For network traffic volume, a comprehensive pipeline query:
let starttime = 14d;
let timeframe = 1h;
let scorethreshold = 5; // Custom score threshold
CommonSecurityLog
| where isnotempty(DestinationIP) and isnotempty(SourceIP)
| make-series Total=count() on TimeGenerated from ago(starttime) to now() step timeframe by DeviceVendor
| extend (Anomalies, Score, Baseline) = series_decompose_anomalies(Total, scorethreshold, -1, 'linefit')
| mv-expand Total to typeof(double), TimeGenerated to typeof(datetime), Anomalies to typeof(double), Score to typeof(double), Baseline to typeof(long)

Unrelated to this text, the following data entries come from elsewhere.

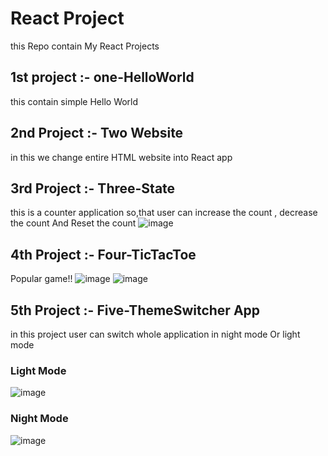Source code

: # React Project
this Repo contain My React Projects
## 1st project :- one-HelloWorld
this contain simple Hello World
## 2nd Project :- Two Website
in this we change entire HTML website into React app
## 3rd Project :- Three-State 
this is a counter application so,that user can increase the count , decrease the count And Reset the count
![image](https://user-images.githubusercontent.com/56904422/90362410-2fc28600-e07e-11ea-9e14-e689e71113cd.png)

## 4th Project :- Four-TicTacToe
Popular game!!
![image](https://user-images.githubusercontent.com/56904422/90340339-16392400-e015-11ea-8f68-d90822123ba9.png)
![image](https://user-images.githubusercontent.com/56904422/90340332-07527180-e015-11ea-86a8-47429aea37bb.png)
## 5th Project :- Five-ThemeSwitcher App
in this project user can switch whole application in night mode Or light mode
### Light Mode
![image](https://user-images.githubusercontent.com/56904422/90604557-a72d1c80-e21a-11ea-9139-4f979556065b.png)
### Night Mode
![image](https://user-images.githubusercontent.com/56904422/90604620-c330be00-e21a-11ea-963b-b4a2e39e1e64.png)


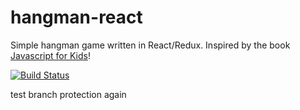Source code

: # hangman-react

Simple hangman game written in React/Redux.  Inspired by the book [Javascript for Kids](https://www.amazon.com/JavaScript-Kids-Playful-Introduction-Programming/dp/1593274084/ref=sr_1_3?ie=UTF8&qid=1543515994&sr=8-3&keywords=javascript+for+kids)!

[![Build Status](https://travis-ci.com/bradleylandis/hangman-react.svg?branch=master)](https://travis-ci.com/bradleylandis/hangman-react)

test branch protection again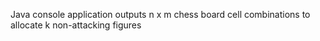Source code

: Java console application outputs n x m chess board cell combinations to allocate k non-attacking figures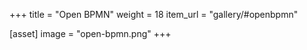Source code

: +++
title = "Open BPMN"
weight = 18
item_url = "gallery/#openbpmn"

[asset]
  image = "open-bpmn.png"
+++

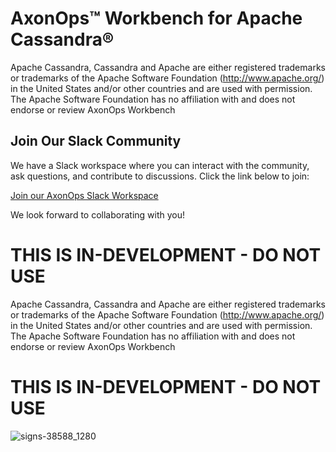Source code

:# AxonOps™ Workbench for Apache Cassandra®
Apache Cassandra, Cassandra and Apache are either registered trademarks or trademarks of the Apache Software Foundation (http://www.apache.org/) in the United States and/or other countries and are used with permission. The Apache Software Foundation has no affiliation with and does not endorse or review AxonOps Workbench

## Join Our Slack Community

We have a Slack workspace where you can interact with the community, ask questions, and contribute to discussions. Click the link below to join:

[Join our AxonOps Slack Workspace](https://join.slack.com/t/axonops/shared_invite/zt-2mcdli0af-Lo4fKBazvUI9mzZVzzoF~g)

We look forward to collaborating with you!

THIS IS IN-DEVELOPMENT - DO NOT USE
=======

Apache Cassandra, Cassandra and Apache are either registered trademarks or trademarks of the Apache Software Foundation (http://www.apache.org/) in the United States and/or other countries and are used with permission. The Apache Software Foundation has no affiliation with and does not endorse or review AxonOps Workbench

# THIS IS IN-DEVELOPMENT - DO NOT USE
![signs-38588_1280](https://github.com/axonops/axonops-workbench-cassandra/assets/163300/0732fa17-37c5-4509-9595-a4163337680e)

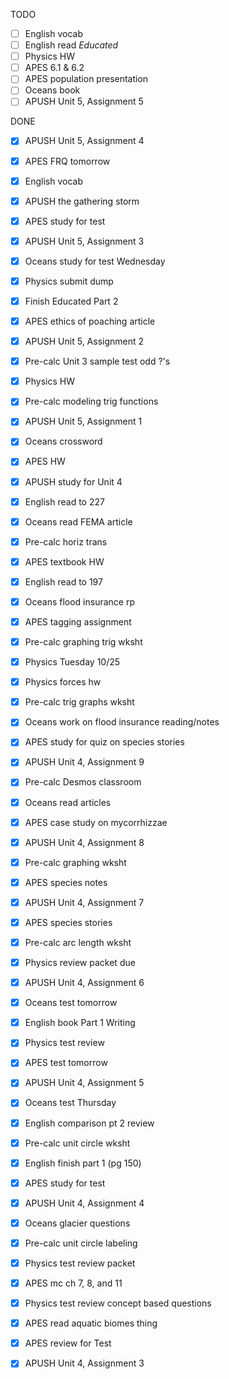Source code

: TODO
- [ ] English vocab
- [ ] English read *Educated*
- [ ] Physics HW
- [ ] APES 6.1 & 6.2
- [ ] APES population presentation
- [ ] Oceans book
- [ ] APUSH Unit 5, Assignment 5

DONE
- [X] APUSH Unit 5, Assignment 4
- [X] APES FRQ tomorrow
- [X] English vocab
- [X] APUSH the gathering storm
- [X] APES study for test
- [X] APUSH Unit 5, Assignment 3
- [X] Oceans study for test Wednesday
- [X] Physics submit dump
- [X] Finish Educated Part 2
- [X] APES ethics of poaching article
- [X] APUSH Unit 5, Assignment 2
- [X] Pre-calc Unit 3 sample test odd ?'s
- [X] Physics HW
- [X] Pre-calc modeling trig functions
- [X] APUSH Unit 5, Assignment 1
- [X] Oceans crossword
- [X] APES HW
- [X] APUSH study for Unit 4
- [X] English read to 227
- [X] Oceans read FEMA article
- [X] Pre-calc horiz trans
- [X] APES textbook HW
- [X] English read to 197
- [X] Oceans flood insurance rp
- [X] APES tagging assignment
- [X] Pre-calc graphing trig wksht
- [X] Physics Tuesday 10/25
- [X] Physics forces hw
- [X] Pre-calc trig graphs wksht
- [X] Oceans work on flood insurance reading/notes
- [X] APES study for quiz on species stories
- [X] APUSH Unit 4, Assignment 9
- [X] Pre-calc Desmos classroom
- [X] Oceans read articles
- [X] APES case study on mycorrhizzae
- [X] APUSH Unit 4, Assignment 8
- [X] Pre-calc graphing wksht
- [X] APES species notes
- [X] APUSH Unit 4, Assignment 7
- [X] APES species stories
- [X] Pre-calc arc length wksht
- [X] Physics review packet due
- [X] APUSH Unit 4, Assignment 6
- [X] Oceans test tomorrow
- [X] English book Part 1 Writing
- [X] Physics test review
- [X] APES test tomorrow
- [X] APUSH Unit 4, Assignment 5
- [X] Oceans test Thursday
- [X] English comparison pt 2 review
- [X] Pre-calc unit circle wksht
- [X] English finish part 1 (pg 150)
- [X] APES study for test
- [X] APUSH Unit 4, Assignment 4
- [X] Oceans glacier questions
- [X] Pre-calc unit circle labeling
- [X] Physics test review packet
- [X] APES mc ch 7, 8, and 11
- [X] Physics test review concept based questions
- [X] APES read aquatic biomes thing
- [X] APES review for Test
- [X] APUSH Unit 4, Assignment 3

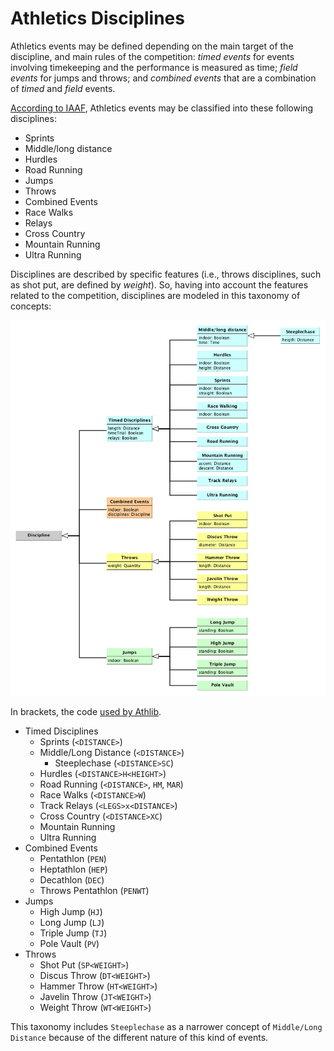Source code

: # Athletics Disciplines

Athletics events may be defined depending on the main target of the discipline, and main rules of the competition: *timed events* for events involving timekeeping and the performance is measured as time; *field events* for jumps and throws; and *combined events* that are a combination of *timed* and *field* events.

[According to IAAF](https://www.iaaf.org/disciplines), Athletics events may be classified into these following disciplines:

* Sprints
* Middle/long distance
* Hurdles
* Road Running
* Jumps
* Throws
* Combined Events
* Race Walks
* Relays
* Cross Country
* Mountain Running
* Ultra Running

Disciplines are described by specific features (i.e., throws disciplines, such as shot put, are defined by *weight*). So, having into account the features related to the competition, disciplines are modeled in this taxonomy of concepts:

![Taxonomy for Athletics Disciplines](images/disciplines.png)

In brackets, the code [used by Athlib](http://opentrack.run/athlib/build/html/eventcodes.html).

* Timed Disciplines
  * Sprints (`<DISTANCE>`)
  * Middle/Long Distance (`<DISTANCE>`)
    * Steeplechase (`<DISTANCE>SC`)
  * Hurdles (`<DISTANCE>H<HEIGHT>`)
  * Road Running (`<DISTANCE>`, `HM`, `MAR`)
  * Race Walks (`<DISTANCE>W`)
  * Track Relays (`<LEGS>x<DISTANCE>`)
  * Cross Country (`<DISTANCE>XC`)
  * Mountain Running
  * Ultra Running
* Combined Events
  * Pentathlon (`PEN`)
  * Heptathlon (`HEP`)
  * Decathlon (`DEC`)
  * Throws Pentathlon (`PENWT`)
* Jumps
  * High Jump (`HJ`)
  * Long Jump (`LJ`)
  * Triple Jump (`TJ`)
  * Pole Vault (`PV`)
* Throws
  * Shot Put (`SP<WEIGHT>`)
  * Discus Throw (`DT<WEIGHT>`)
  * Hammer Throw (`HT<WEIGHT>`)
  * Javelin Throw (`JT<WEIGHT>`)
  * Weight Throw (`WT<WEIGHT>`)

This taxonomy includes `Steeplechase` as a narrower concept of `Middle/Long Distance` because of the different nature of this kind of events.
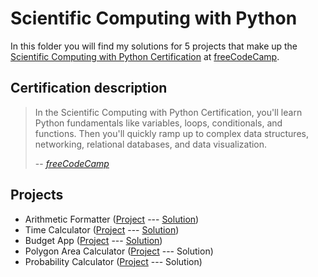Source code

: # Scientific Computing with Python

In this folder you will find my solutions for 5 projects that make up the [Scientific Computing with Python Certification](https://www.freecodecamp.org/learn/scientific-computing-with-python) at [freeCodeCamp](https://www.freecodecamp.org/).

## Certification description

> In the Scientific Computing with Python Certification, you'll learn Python fundamentals like variables, loops, conditionals, and functions. Then you'll quickly ramp up to complex data structures, networking, relational databases, and data visualization.
>
> -- <cite>[freeCodeCamp](https://www.freecodecamp.org/learn/scientific-computing-with-python)</cite>

## Projects

- Arithmetic Formatter ([Project](https://www.freecodecamp.org/learn/scientific-computing-with-python/scientific-computing-with-python-projects/arithmetic-formatter) --- [Solution](https://github.com/patricia-ternes/freeCodeCamp-projects/tree/main/ScientificComputingPython/ArithmeticFormatter/arithmetic_arranger.py))
- Time Calculator ([Project](https://www.freecodecamp.org/learn/scientific-computing-with-python/scientific-computing-with-python-projects/time-calculator) --- [Solution](https://github.com/patricia-ternes/freeCodeCamp-projects/blob/main/ScientificComputingPython/TimeCalculator/time_calculator.py))
- Budget App ([Project](https://www.freecodecamp.org/learn/scientific-computing-with-python/scientific-computing-with-python-projects/budget-app) --- [Solution](https://github.com/patricia-ternes/freeCodeCamp-projects/blob/main/ScientificComputingPython/BudgetApp/budget.py))
- Polygon Area Calculator ([Project](https://www.freecodecamp.org/learn/scientific-computing-with-python/scientific-computing-with-python-projects/polygon-area-calculator) --- Solution)
- Probability Calculator ([Project](https://www.freecodecamp.org/learn/scientific-computing-with-python/scientific-computing-with-python-projects/probability-calculator) --- Solution)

| where Anomalies > 0 and Score > scorethreshold // Custom filtering
| project DeviceVendor, TimeGenerated, Total, Baseline, Anomalies, Score
This builds a monitoring flow: aggregate traffic, decompose for anomalies, and alert on high scores. Adjust scorethreshold based on your environment's noise level for custom thresholds.
TLDR
By leveraging stdev(), variance(), percentiles_array(), and avgif(), you can uncover outliers in metrics like network traffic and login attempts that averages alone miss. For time-series data, series_decompose_anomalies() enables sophisticated decomposition and custom thresholding in automated pipelines, turning raw logs into proactive insights. Experiment with these in Azure Data Explorer or Sentinel to refine your detection strategies—start small, iterate on thresholds, and integrate with alerts for real impact.